The detailed documentation is coming soon.

🔧 Available Models

If you find any of the implementations is wrong/problematic, don't hesitate to raise issue/pull request, we really appreciate it!

TODO-list: check this out!

classification:

Model	Model Type	Reference	Link to Wrench
Majority Voting	Label Model	--	link
Weighted Majority Voting	Label Model	--	link
Dawid-Skene	Label Model	link	link
Data Progamming	Label Model	link	link
MeTaL	Label Model	link	link
FlyingSquid	Label Model	link	link
Logistic Regression	End Model	--	link
MLP	End Model	--	link
BERT	End Model	link	link
COSINE	End Model	link	link
Denoise	Joint Model	link	link
WeaSEL	Joint Model	link	link

sequence tagging:

Model	Model Type	Reference	Link to Wrench
Hidden Markov Model	Label Model	link	link
Conditional Hidden Markov Model	Label Model	link	link
LSTM-CNNs-CRF	End Model	link	link
BERT-CRF	End Model	link	link
LSTM-ConNet	Joint Model	link	link
BERT-ConNet	Joint Model	link	link

classification-to-sequence-tagging wrapper:

Wrench also provides a SeqLabelModelWrapper that adaptes label model for classification task to sequence tagging task.

methods from related domains:

Robust Learning methods as end model:

Model	Model Type	Reference	Link to Wrench
Meta-Weight-Net	End Model	link	link
Learning2ReWeight	End Model	link	link

Semi-Supervised Learning methods as end model:

Model	Model Type	Reference	Link to Wrench
MeanTeacher	End Model	link	link

Weak Supervision with cleaned labels (Semi-Weak Supervision):

Model	Model Type	Reference	Link to Wrench
ImplyLoss	Joint Model	link	link
ASTRA	Joint Model	link	link

🔧 Quick examples

🔧 Label model with parallel grid search for hyper-parameters

import logging
import numpy as np
import pprint

from wrench.dataset import load_dataset
from wrench.logging import LoggingHandler
from wrench.search import grid_search
from wrench import labelmodel 
from wrench.evaluation import AverageMeter

#### Just some code to print debug information to stdout
logging.basicConfig(format='%(asctime)s - %(message)s',
                    datefmt='%Y-%m-%d %H:%M:%S',
                    level=logging.INFO,
                    handlers=[LoggingHandler()])
logger = logging.getLogger(__name__)

#### Load dataset 
dataset_home = '../datasets'
data = 'youtube'
train_data, valid_data, test_data = load_dataset(dataset_home, data, extract_feature=False)

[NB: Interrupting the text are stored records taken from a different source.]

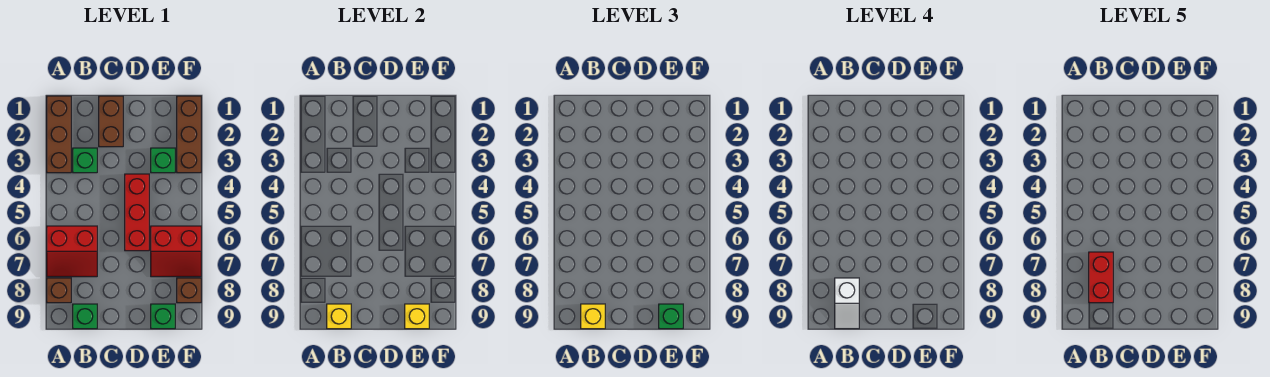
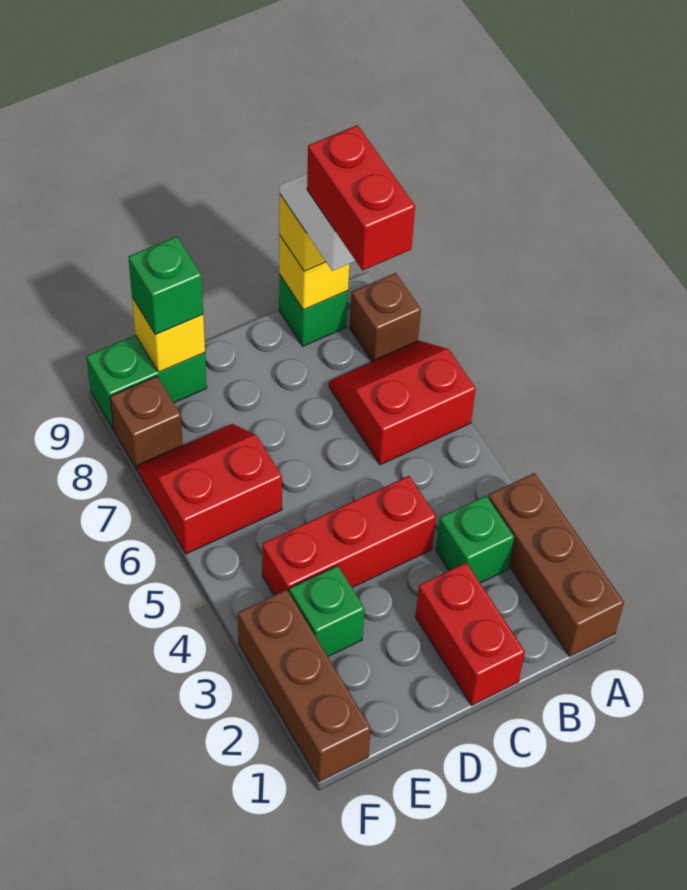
brown brick C1:C2 level 1 -> red brick C1:C2 level 1
red brick D4:D6 level 1 -> red brick C4:E4 level 1
green brick E9 level 1 -> green brick E9:F9 level 1

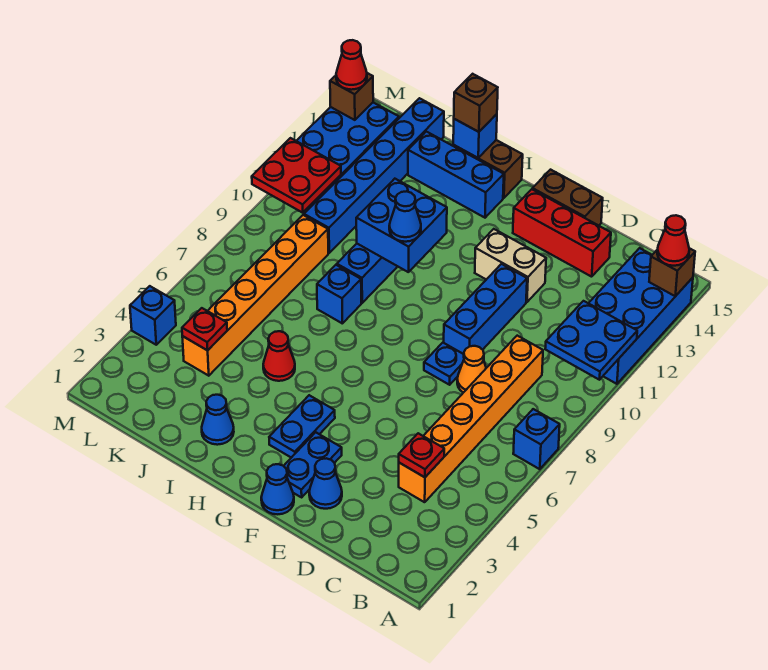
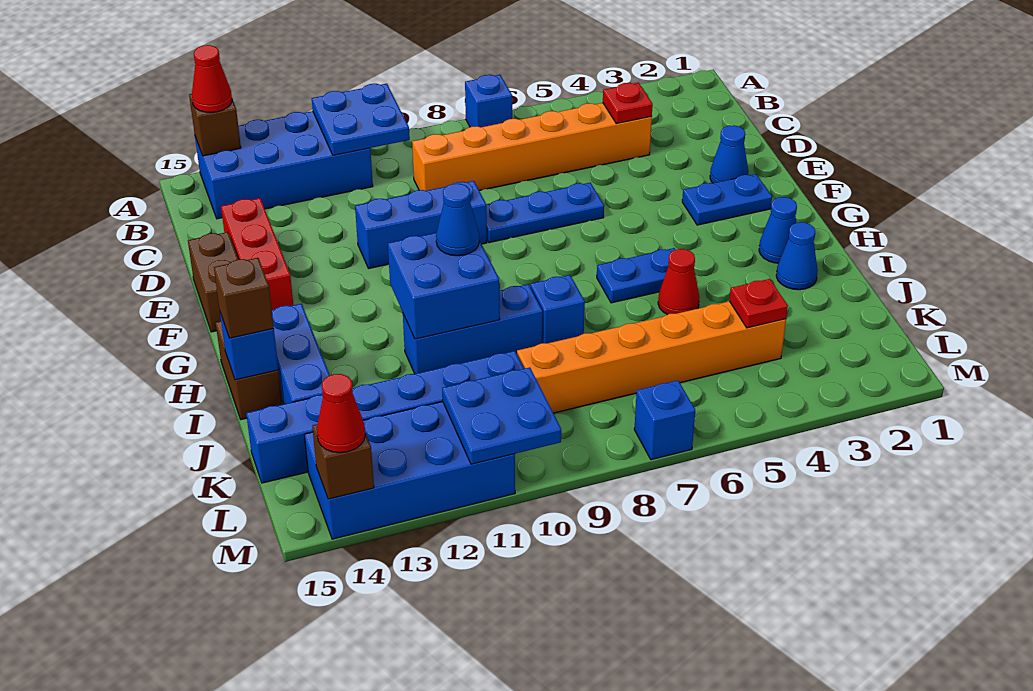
orange cone D8 level 1 -> none
blue plate E8 level 1 -> blue plate E6:E8 level 1
tan brick E12:F12 level 1 -> none
blue cone F1 level 1 -> blue cone H2 level 1
blue plate G3:G4 level 1 -> blue plate H5:H6 level 1
red plate L10:M11 level 2 -> blue plate L10:M11 level 2
blue brick M4 level 1 -> blue brick M7 level 1

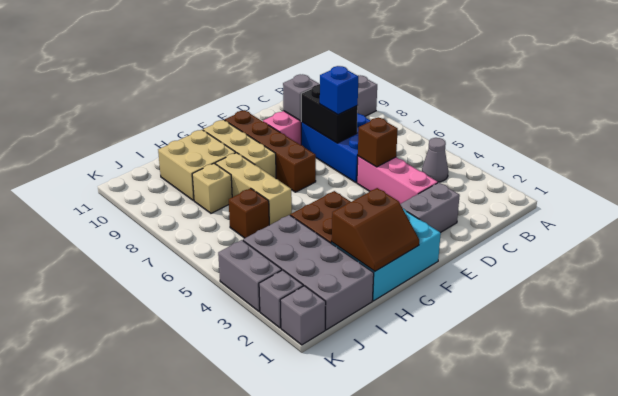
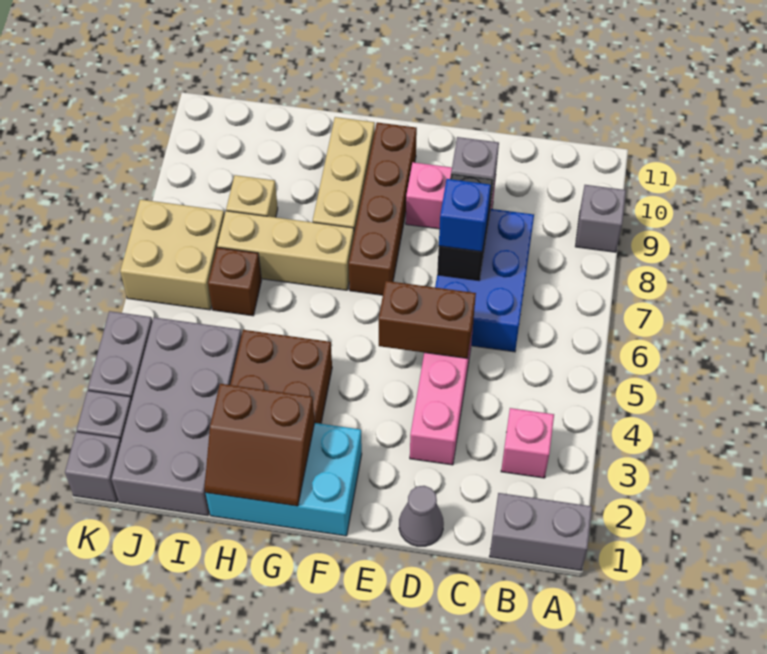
none -> pink brick B3 level 1
grey cone B4 level 1 -> grey cone D1 level 1
grey brick D2:E2 level 1 -> grey brick A1:B1 level 1
brown brick D5 level 2 -> brown brick D5:E5 level 2
tan brick H6:H8 level 1 -> tan brick G7:I7 level 1
tan brick H9:I10 level 1 -> tan brick J6:K7 level 1

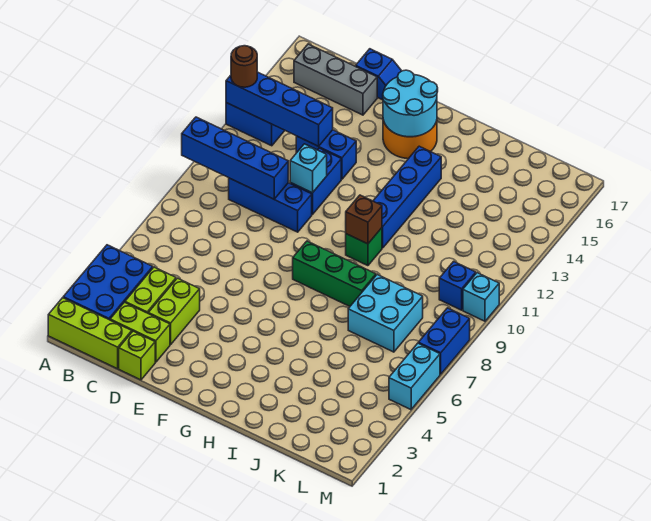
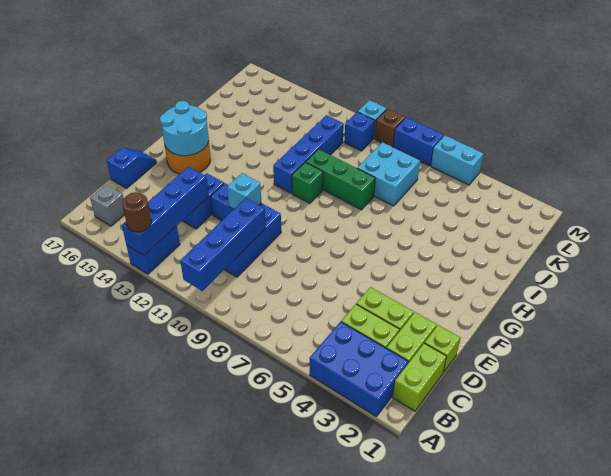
lime brick A1:C1 level 1 -> lime brick B1:C1 level 1
grey brick B16:D16 level 1 -> grey brick B16 level 1
green brick G8:I8 level 1 -> green brick I8:I10 level 1
brown brick H10 level 2 -> brown brick M9 level 1
blue brick H11:H14 level 1 -> blue brick H11:K11 level 1

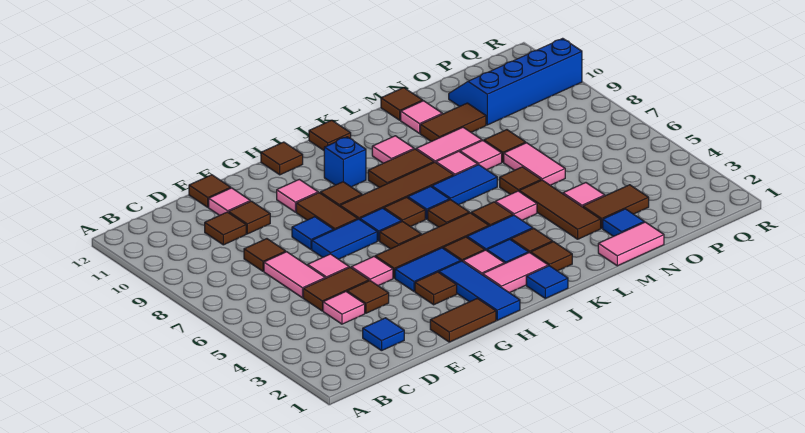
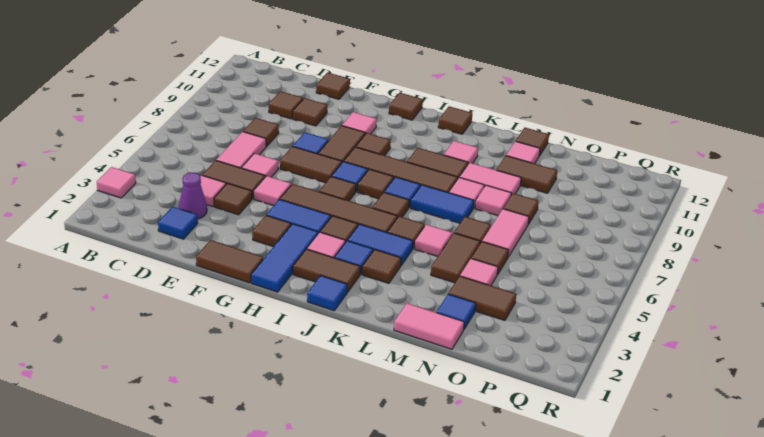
none -> purple cone D3 level 1
pink tile E11 level 1 -> pink tile A3 level 1
blue tile F7:G7 level 1 -> brown tile F7:G7 level 1
pink tile I2:J2 level 1 -> brown tile I2:J2 level 1
blue brick I10 level 1 -> none
brown tile K2 level 1 -> brown tile N5 level 1
brown tile M3:M5 level 1 -> brown tile M4:M5 level 1
blue slope O10:R11 level 1 top 10 -> none

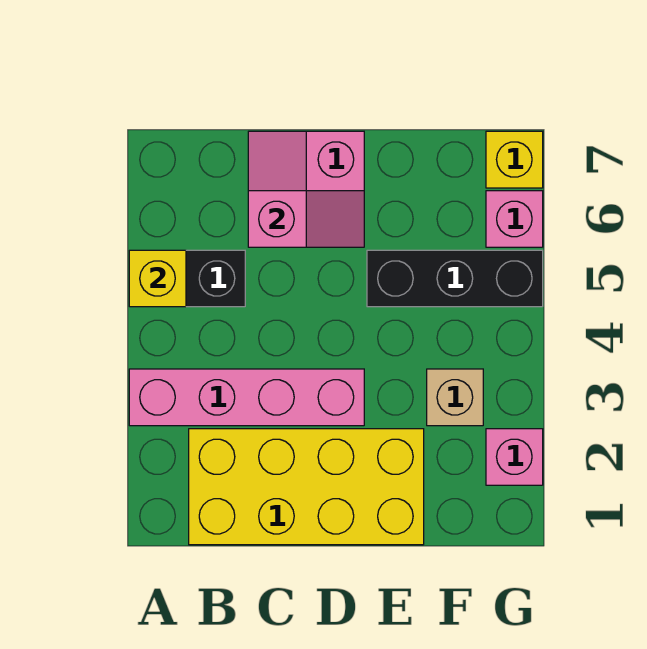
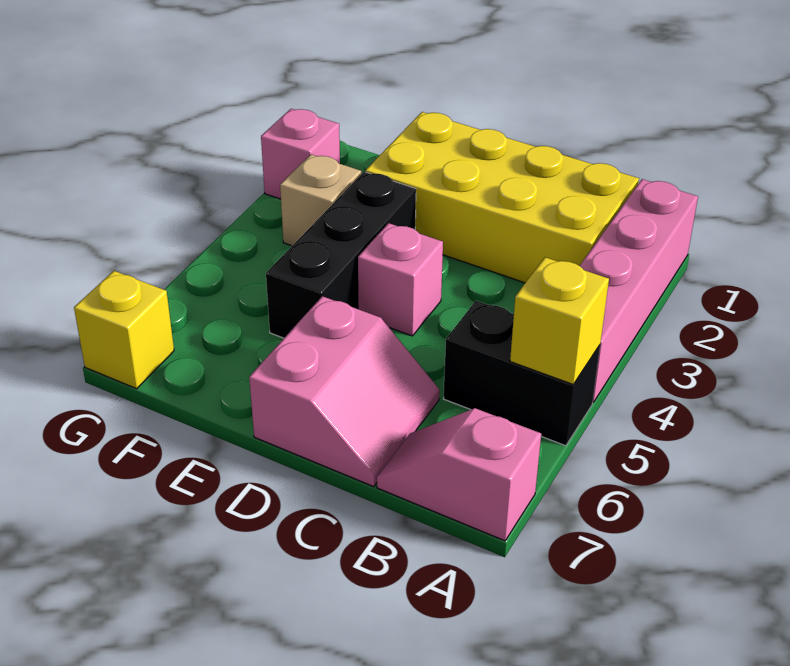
pink brick A3:D3 level 1 -> pink brick A1:A4 level 1
pink slope C6:D6 level 2 top C -> pink slope A7:B7 level 1 top A
black brick E5:G5 level 1 -> black brick E3:E5 level 1
pink brick G6 level 1 -> pink brick D4 level 1

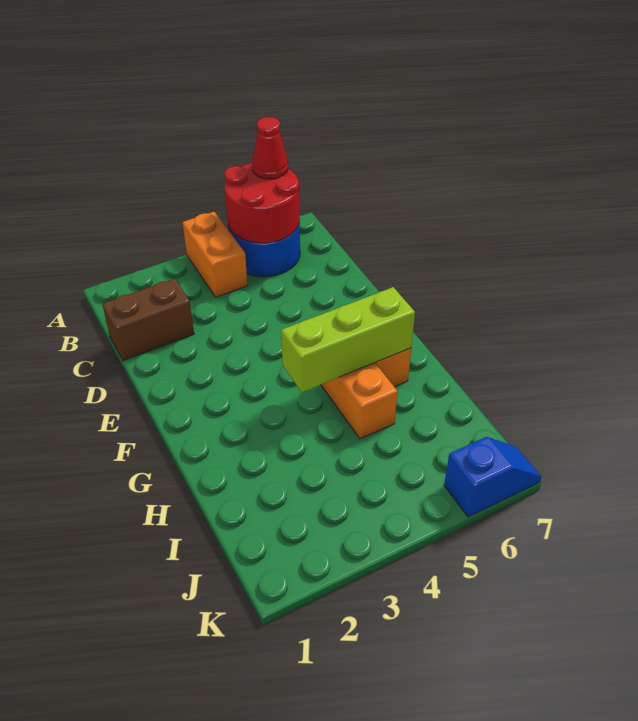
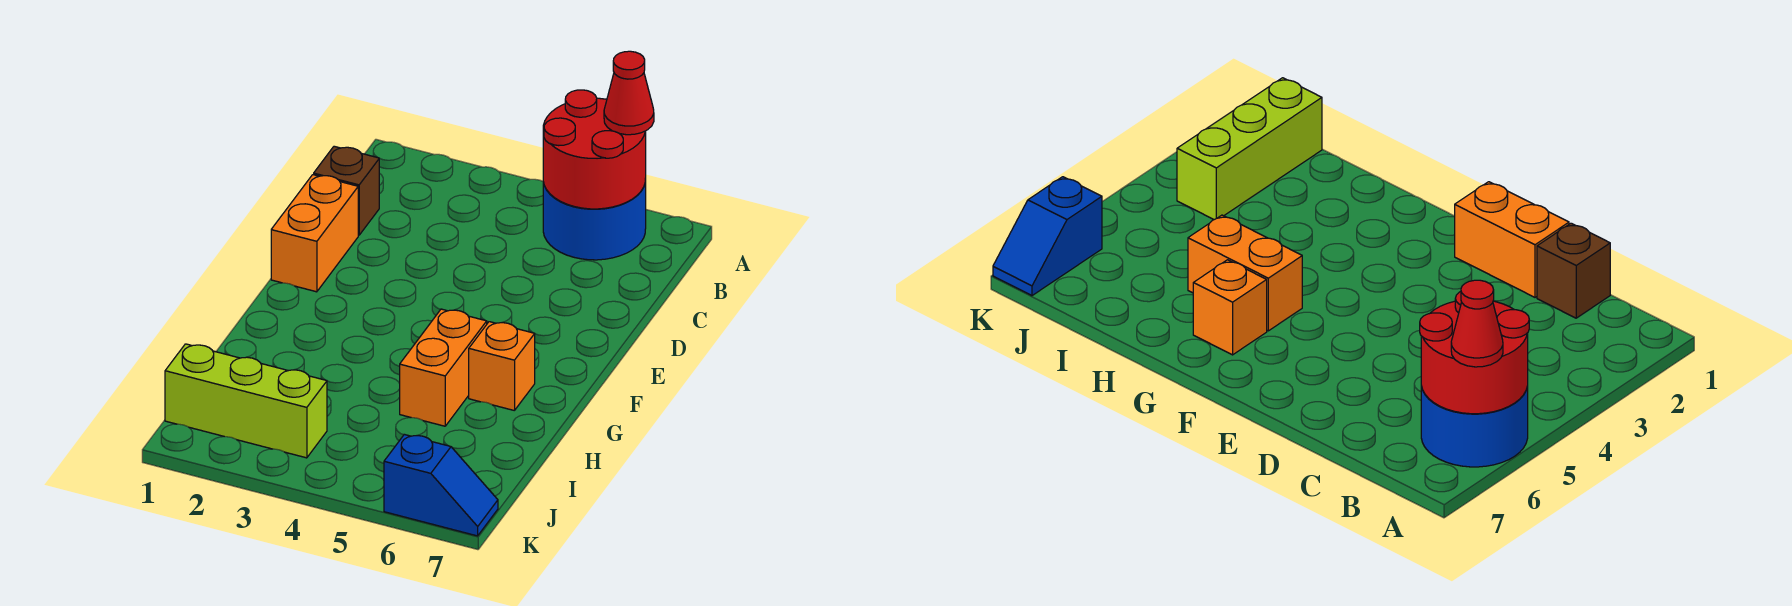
orange brick A4:B4 level 1 -> orange brick D1:E1 level 1
brown brick C1:C2 level 1 -> brown brick C1 level 1
lime brick G4:G6 level 2 -> lime brick J1:J3 level 1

#### Specify the hyper-parameter search space for grid search
search_space = {
    'Snorkel': {
        'lr': np.logspace(-5, -1, num=5, base=10),
        'l2': np.logspace(-5, -1, num=5, base=10),
        'n_epochs': [5, 10, 50, 100, 200],
    }
}

#### Initialize label model
label_model_name = 'Snorkel'
label_model = getattr(labelmodel, label_model_name)

#### Search best hyper-parameters using validation set in parallel
n_trials = 100
n_repeats = 5
target = 'acc'
searched_paras = grid_search(label_model(), dataset_train=train_data, dataset_valid=valid_data,
                             metric=target, direction='auto', search_space=search_space[label_model_name],
                             n_repeats=n_repeats, n_trials=n_trials, parallel=True)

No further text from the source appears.